▶ **DIRECTION**:
Recast the part of the material below that opens with the line containing "Rendered at 1354 by 480 pixels." and closes with the line containing "For every layout" as a Markdown table with the columns Index and Entry. Number each line in Index, put the line in Entry, and leave out blank lines.

▶ **WORKING DATA**:
____
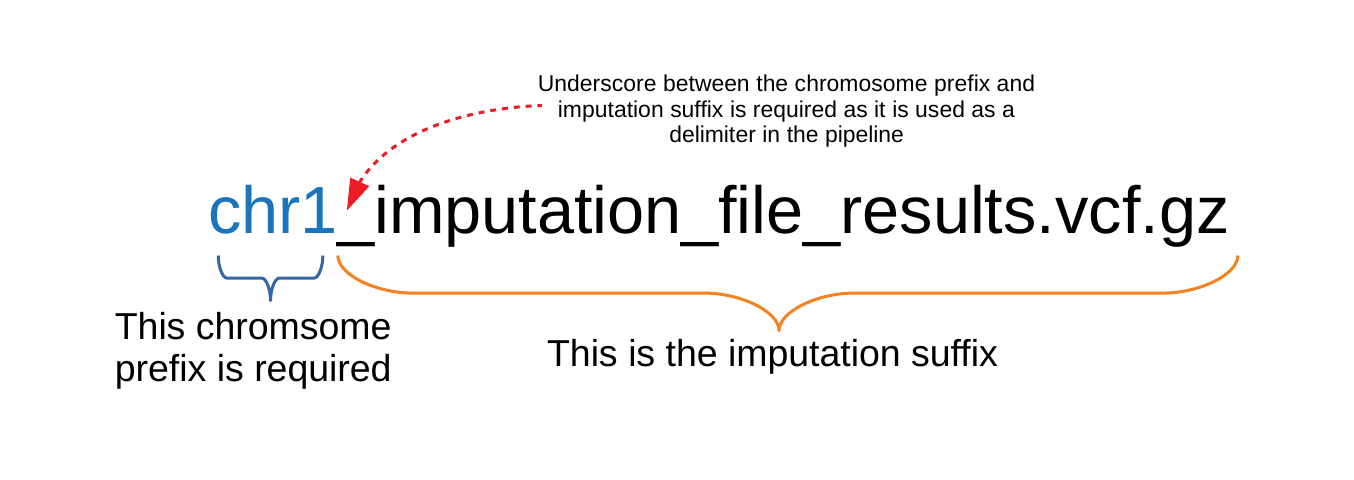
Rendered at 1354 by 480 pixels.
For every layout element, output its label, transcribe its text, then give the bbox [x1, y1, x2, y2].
____
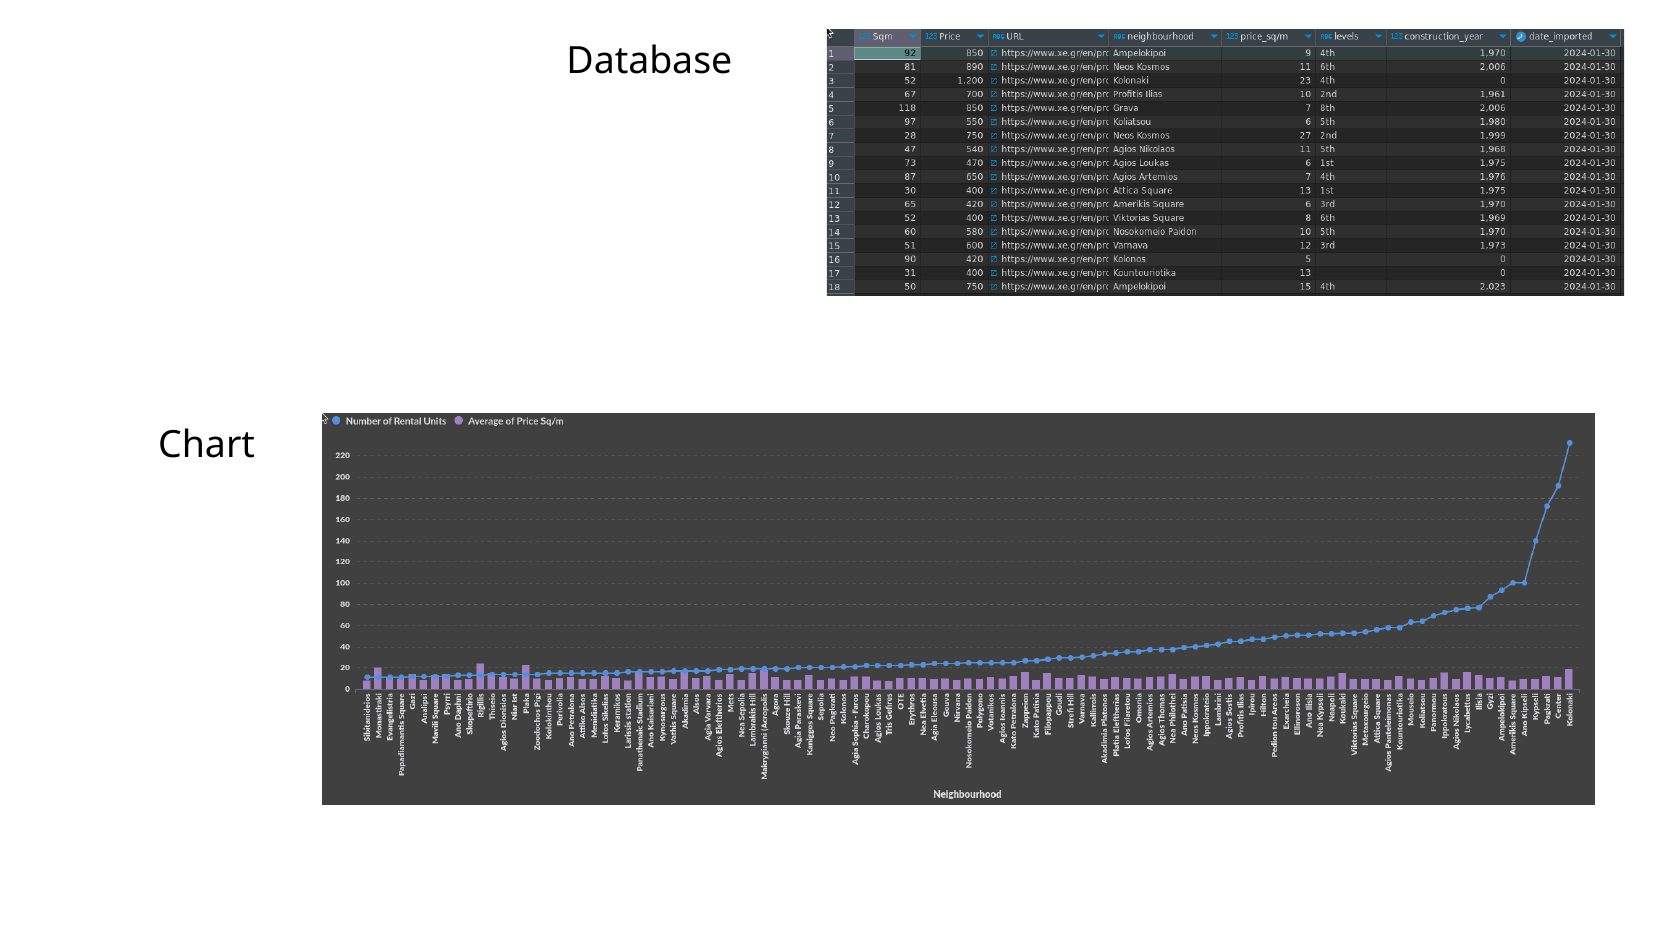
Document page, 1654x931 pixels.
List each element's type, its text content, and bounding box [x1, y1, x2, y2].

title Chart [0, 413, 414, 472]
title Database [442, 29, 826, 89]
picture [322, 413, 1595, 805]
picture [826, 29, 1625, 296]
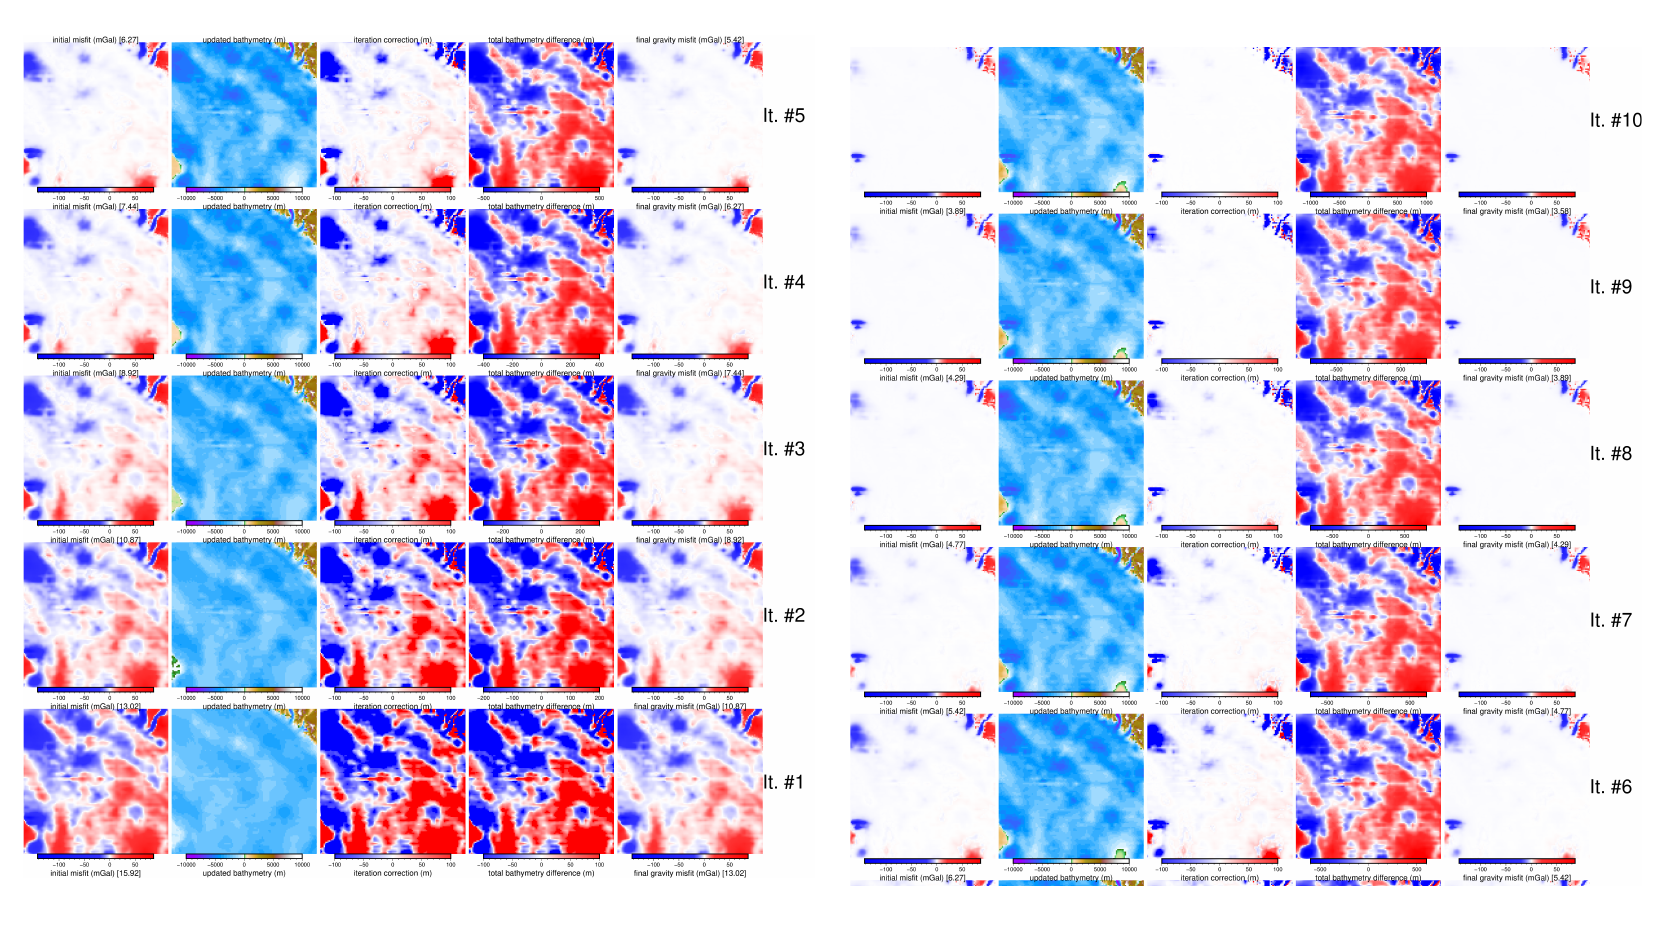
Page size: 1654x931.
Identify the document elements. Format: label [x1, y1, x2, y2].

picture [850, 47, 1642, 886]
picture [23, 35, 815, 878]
____
▶ **COMPLETED EXERCISE**:
| Index | Entry |
|---|---|
| 1 | Rendered at 1354 by 480 pixels. |
| 2 | For every layout element, output its label, transcribe its text, then give the bbox [x1, y1, x2, y2]. |